The study identifies sustainable and profitable irrigated area growth of three percent per year across the region, with fastest growth occurring in Central Africa, balancing slower growth in Eastern Africa. Across dryland regions, the study shows, the potential for irrigation expansion is largest in West Africa, which accounts for about 50 percent of the irrigation potential in dryland areas in Sub-Saharan Africa. This is followed by Eastern and Southern Africa, each with more than 20 percent of total potential. The potential in Central Africa is smallest because this sub-region has limited dryland areas. For individual countries, the potential is largest in Nigeria, followed by Tanzania, Kenya and Malawi. Across the region’s dryland areas, up to 14 million hectares could sustainably and profitably be converted into irrigated areas.
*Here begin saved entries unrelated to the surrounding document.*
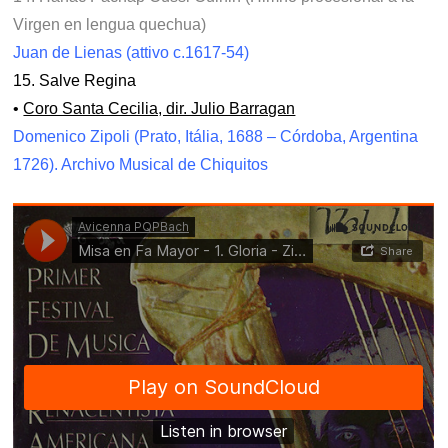
Virgen en lengua quechua)
Juan de Lienas (attivo c.1617-54)
15. Salve Regina
•
Coro Santa Cecilia, dir. Julio Barragan
Domenico Zipoli (Prato, Itália, 1688 – Córdoba, Argentina
1726). Archivo Musical de Chiquitos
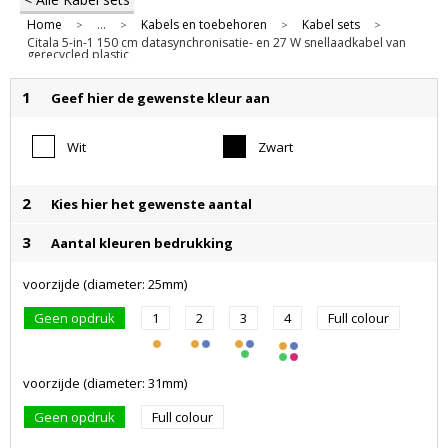
Home
...
Kabels en toebehoren
Kabel sets
>
>
>
>
Citala 5-in-1 150 cm datasynchronisatie- en 27 W snellaadkabel van
gerecycled plastic
1
Geef hier de gewenste kleur aan
Wit
Zwart
2
Kies hier het gewenste aantal
3
Aantal kleuren bedrukking
voorzijde (diameter: 25mm)
Geen opdruk
1
2
3
4
Full colour
voorzijde (diameter: 31mm)
Geen opdruk
Full colour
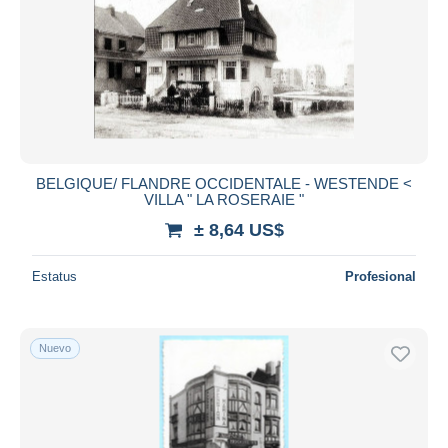
BELGIQUE/ FLANDRE OCCIDENTALE - WESTENDE <
VILLA " LA ROSERAIE "
± 8,64 US$
Estatus
Profesional
Nuevo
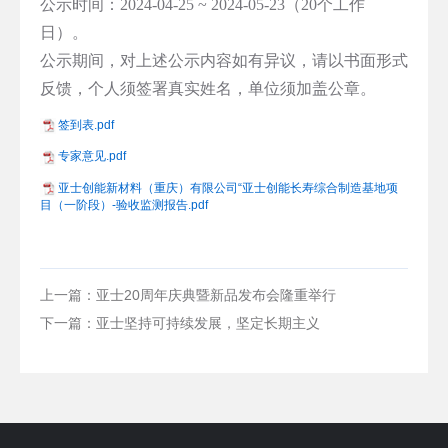
公示时间：2024-04-25 ~ 2024-05-23（20个工作
日）。
公示期间，对上述公示内容如有异议，请以书面形式
反馈，个人须签署真实姓名，单位须加盖公章。
签到表.pdf
专家意见.pdf
亚士创能新材料（重庆）有限公司“亚士创能长寿综合制造基地项
目（一阶段）-验收监测报告.pdf
上一篇：亚士20周年庆典暨新品发布会隆重举行
下一篇：亚士坚持可持续发展，坚定长期主义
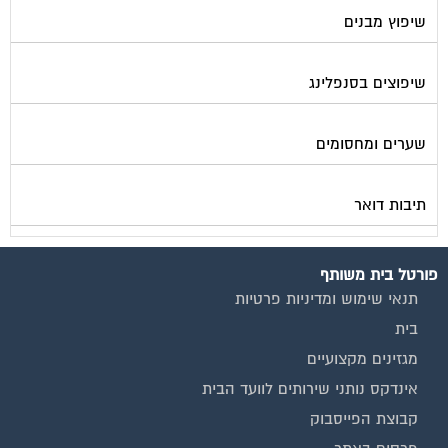
שיפוצים בסנפלינג
שערים ומחסומים
תיבות דואר
פורטל בית משותף
תנאי שימוש ומדיניות פרטיות
בית
מגזינים מקצועיים
אינדקס נותני שירותים לוועד הבית
קבוצת הפייסבוק
פרסום באתר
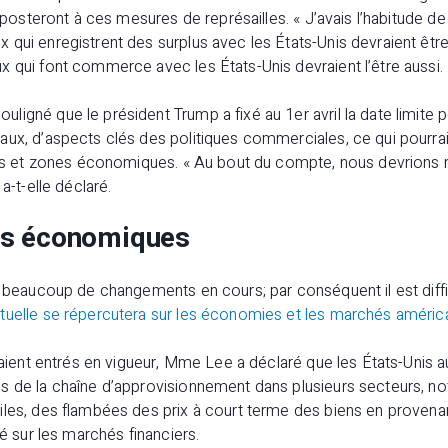
riposteront à ces mesures de représailles. « J’avais l’habitude de
qui enregistrent des surplus avec les États-Unis devraient êtr
 qui font commerce avec les États-Unis devraient l’être aussi. 
igné que le président Trump a fixé au 1er avril la date limite po
ux, d’aspects clés des politiques commerciales, ce qui pourrait
pays et zones économiques. « Au bout du compte, nous devrions 
a-t-elle déclaré.
ns économiques
a beaucoup de changements en cours; par conséquent il est diff
tuelle se répercutera sur les économies et les marchés améric
étaient entrés en vigueur, Mme Lee a déclaré que les États-Unis 
s de la chaîne d’approvisionnement dans plusieurs secteurs, n
iles, des flambées des prix à court terme des biens en proven
té sur les marchés financiers.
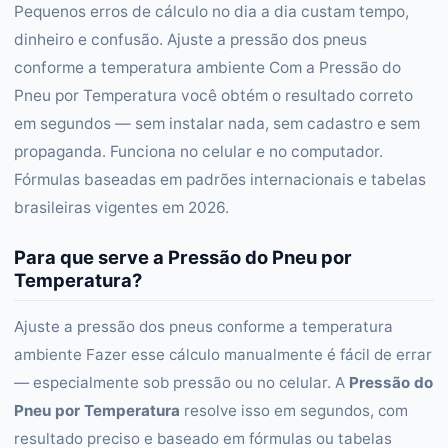
Pequenos erros de cálculo no dia a dia custam tempo,
dinheiro e confusão. Ajuste a pressão dos pneus
conforme a temperatura ambiente Com a Pressão do
Pneu por Temperatura você obtém o resultado correto
em segundos — sem instalar nada, sem cadastro e sem
propaganda. Funciona no celular e no computador.
Fórmulas baseadas em padrões internacionais e tabelas
brasileiras vigentes em 2026.
Para que serve a Pressão do Pneu por
Temperatura?
Ajuste a pressão dos pneus conforme a temperatura
ambiente Fazer esse cálculo manualmente é fácil de errar
— especialmente sob pressão ou no celular. A
Pressão do
Pneu por Temperatura
resolve isso em segundos, com
resultado preciso e baseado em fórmulas ou tabelas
For all irrigation expansion scenarios in African drylands, net cereal imports to the region decline, with decreases reaching as much as 68 percent, or 90 million tons, from a baseline net import volume of 133 million metric tons in 2050. The dramatic production increases achieved under the accelerated irrigation scenarios can thus drastically reverse the region’s growing net food import dependency ration. Specifically, targeted investments in irrigation in the dryland areas can effectively reduce growing food import dependency from 54 percent under a business-as-usual scenario to levels below today’s. The resulting national economic growth and rural income gains could also substantially reduce the region’s population at risk of hunger, above and beyond the reductions from increased access due to lower food prices from accelerated growth.
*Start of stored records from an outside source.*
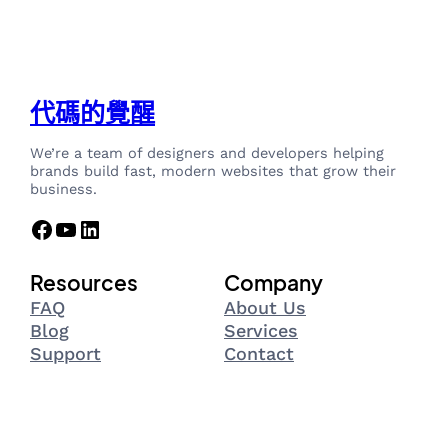
代碼的覺醒
We’re a team of designers and developers helping
brands build fast, modern websites that grow their
business.
Facebook
YouTube
LinkedIn
Resources
Company
FAQ
About Us
Blog
Services
Support
Contact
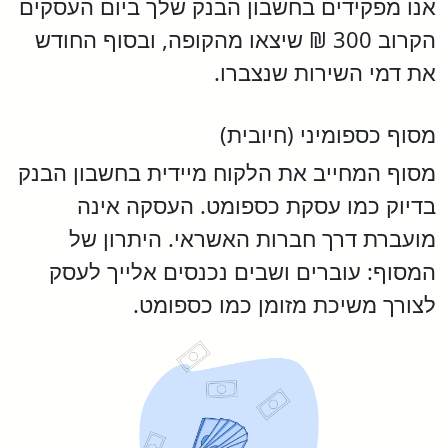
אנו מפקידים בחשבון הבנק שלך ביום העסקים
הקרוב 300 ₪ שיצאו מהקופה, ובסוף החודש
את דמי השירות שנצברו.
מסוף כספומיני (חיובית)
מסוף המחייב את הלקוח מיידית בחשבון הבנק
בדיוק כמו עסקת כספומט. העסקה אינה
מועברת דרך חברות האשראי. היתרון של
המסוף: עוברים ושבים נכנסים אלייך לעסק
לצורך משיכת מזומן כמו כספומט.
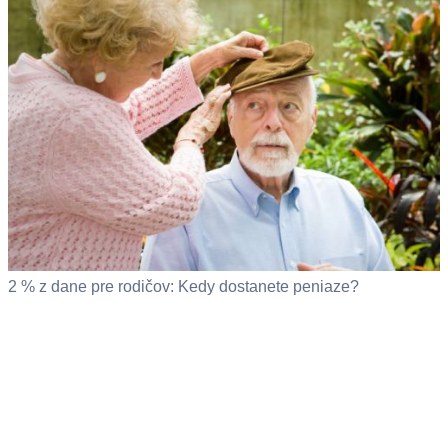
2 % z dane pre rodičov: Kedy dostanete peniaze?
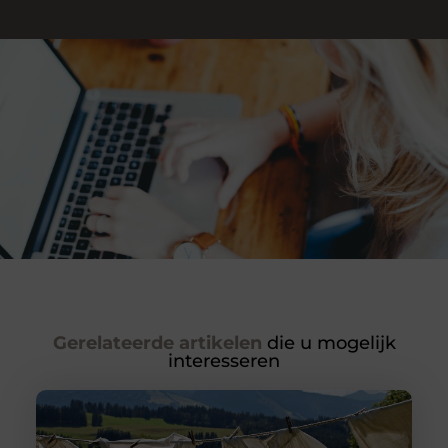
Gerelateerde artikelen
die u mogelijk
interesseren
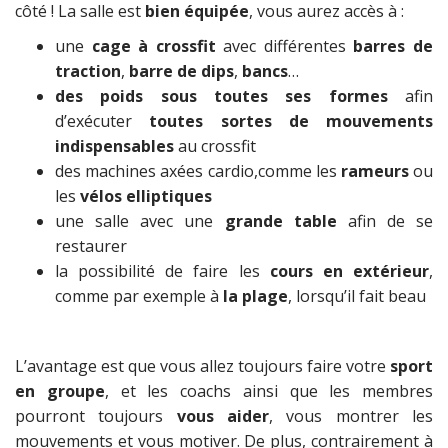
côté ! La salle est
bien équipée
, vous aurez accès à :
une
cage à crossfit
avec différentes
barres de
traction
,
barre de dips
,
bancs
…
des poids sous toutes ses formes
afin
d’exécuter
toutes sortes de mouvements
indispensables
au crossfit
des machines axées cardio,
comme les
rameurs
ou
les
vélos elliptiques
une salle avec une
grande table
afin de se
restaurer
la possibilité de faire les
cours en extérieur
,
comme par exemple à
la plage
, lorsqu’il fait beau
L’avantage est que vous allez toujours faire votre
sport
en groupe
, et les coachs ainsi que les membres
pourront toujours
vous aider
, vous montrer les
mouvements et vous motiver. De plus, contrairement à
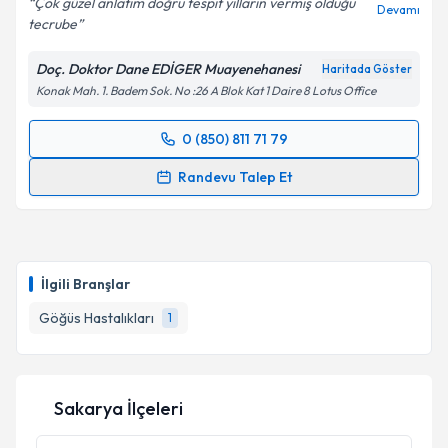
Çok güzel anlatım doğru tespit yılların vermiş olduğu
Devamı
tecrube
Kişisel verilerimin işlenmesine ilişkin
Aydınlatma
Metni
'ni okudum ve kişisel verilerimin belirtilen
Doç. Doktor Dane EDİGER Muayenehanesi
Haritada Göster
kapsamda işlenmesini kabul ediyorum.
Konak Mah. 1. Badem Sok. No :26 A Blok Kat 1 Daire 8 Lotus Office
Takvim Talebini Gönder
0 (850) 811 71 79
Randevu Takvimi Talebi
Randevu Talep Et
Doç. Dr. Dane Ediger
için randevu takvimi talebi
oluşturun. Size bu uzmandan randevu almanız için bir
takvim hazırlandığında e-posta ile bilgilendireceğiz.
İlgili Branşlar
E-posta Adresiniz
Göğüs Hastalıkları
1
Kişisel verilerimin işlenmesine ilişkin
Aydınlatma
Sakarya İlçeleri
Metni
'ni okudum ve kişisel verilerimin belirtilen
kapsamda işlenmesini kabul ediyorum.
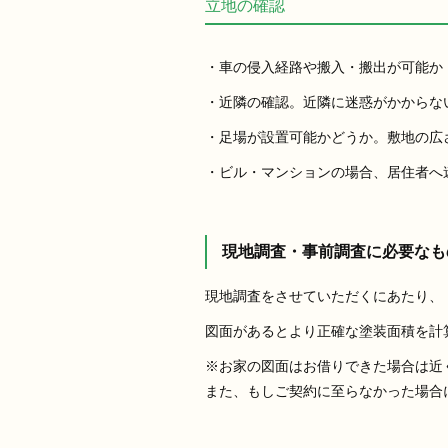
立地の確認
・車の侵入経路や搬入・搬出が可能か
・近隣の確認。近隣に迷惑がかからな
・足場が設置可能かどうか。敷地の広
・ビル・マンションの場合、居住者へ
現地調査・事前調査に必要なも
現地調査をさせていただくにあたり、
図面があるとより正確な塗装面積を計
※お家の図面はお借りできた場合は近
また、もしご契約に至らなかった場合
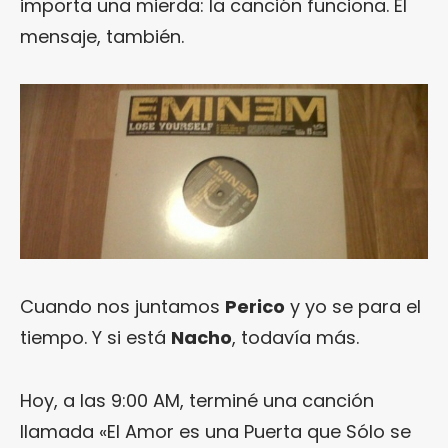
importa una mierda: la canción funciona. El
mensaje, también.
Cuando nos juntamos
Perico
y yo se para el
tiempo. Y si está
Nacho
, todavía más.
Hoy, a las 9:00 AM, terminé una canción
llamada «El Amor es una Puerta que Sólo se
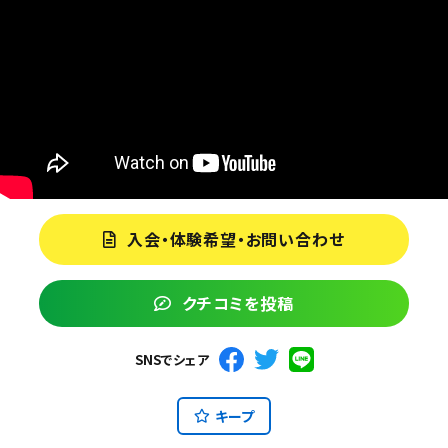
入会・体験希望・お問い合わせ
クチコミを投稿
SNSでシェア
キープ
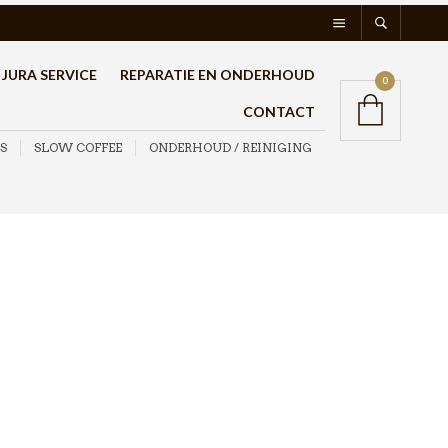
JURA SERVICE
REPARATIE EN ONDERHOUD
0
CONTACT
S
SLOW COFFEE
ONDERHOUD / REINIGING
BaristaPro Uitklopbak
Knockbox Zwart
€
24,95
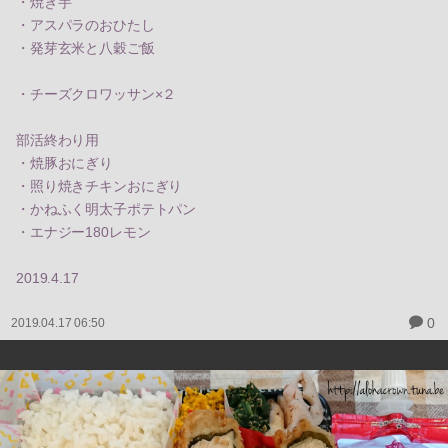
・焼き芋
・アスパラのおひたし
・発芽玄米と八穀ご飯
・チーズクロワッサン×２
部活終わり用
・焼豚おにぎり
・照り焼きチキンおにぎり
・かねふく明太子ポテトパン
・エナジー180レモン
2019.4.17
0
2019.04.17 06:50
Achieving these impressive results for food production and food self-sufficiency will require declines in irrigation technology costs; greater availability and accessibility to complementary rural infrastructure such as roads, storage and credit; and access to complementary agricultural inputs in dryland areas. The recent Malabo Montpellier report on Water-Wise Irrigation sums up the way forward:

  1. Elevate irrigation to a top policy priority;
  2. Develop “smart regulations” to avoid degradation and pollution from irrigation development;
  3. Continually innovate with irrigation technologies;
  4. Invest in support infrastructure; and
  5. Explore innovative partnership and financing models to support development and growth of the sector.

If Sub-Saharan Africa is to feed its growing population over the coming decades, sustainable drylands irrigation will be essential. The time to make irrigation both a national and regional priority is now.